Work to complete> Retype every line of the material below character for character, omitting the pictures.

--------------------

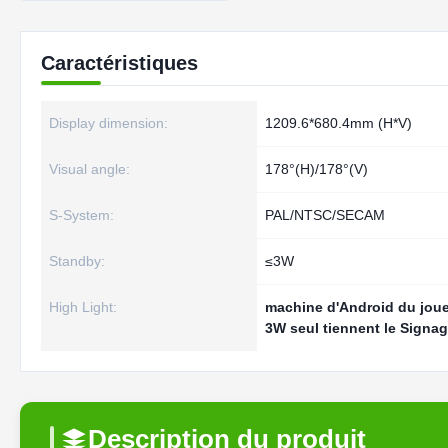
Caractéristiques
Display dimension:
1209.6*680.4mm (H*V)
Visual angle:
178°(H)/178°(V)
S-System:
PAL/NTSC/SECAM
Standby:
≤3W
High Light:
machine d'Android du jou
3W seul tiennent le Signag
Description du produit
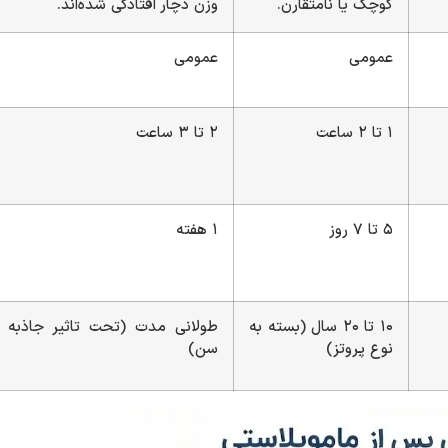
کوچک یا نامتقارن.
وزن دچار افتادگی شده‌اند.
عمومی
عمومی
۱ تا ۲ ساعت
۲ تا ۳ ساعت
۵ تا ۷ روز
۱ هفته
۱۰ تا ۲۰ سال (بسته به
طولانی مدت (تحت تاثیر جاذبه 
نوع پروتز)
سن)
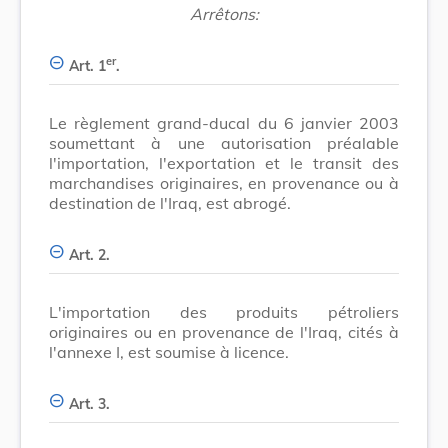
Arrêtons:
er
Art. 1
.
Le règlement grand-ducal du 6 janvier 2003
soumettant à une autorisation préalable
l'importation, l'exportation et le transit des
marchandises originaires, en provenance ou à
destination de l'Iraq, est abrogé.
Art. 2.
L'importation des produits pétroliers
originaires ou en provenance de l'Iraq, cités à
l'annexe I, est soumise à licence.
Art. 3.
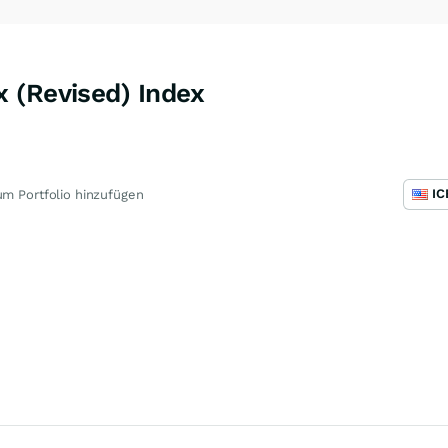
 (Revised) Index
m Portfolio hinzufügen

--------------------

The completed task>
Caractéristiques
Display dimension:
1209.6*680.4mm (H*V)
Visual angle:
178°(H)/178°(V)
S-System:
PAL/NTSC/SECAM
Standby:
≤3W
High Light:
machine d'Android du jou
3W seul tiennent le Signag
Description du produit
کوچک یا نامتقارن.
وزن دچار افتادگی شده‌اند.
عمومی
عمومی
۱ تا ۲ ساعت
۲ تا ۳ ساعت
۵ تا ۷ روز
۱ هفته
۱۰ تا ۲۰ سال (بسته به
طولانی مدت (تحت تاثیر جاذبه 
نوع پروتز)
سن)
Arrêtons:
er
Art. 1
.
Le règlement grand-ducal du 6 janvier 2003
soumettant à une autorisation préalable
l'importation, l'exportation et le transit des
marchandises originaires, en provenance ou à
destination de l'Iraq, est abrogé.
Art. 2.
L'importation des produits pétroliers
originaires ou en provenance de l'Iraq, cités à
l'annexe I, est soumise à licence.
Art. 3.
 (Revised) Index
m Portfolio hinzufügen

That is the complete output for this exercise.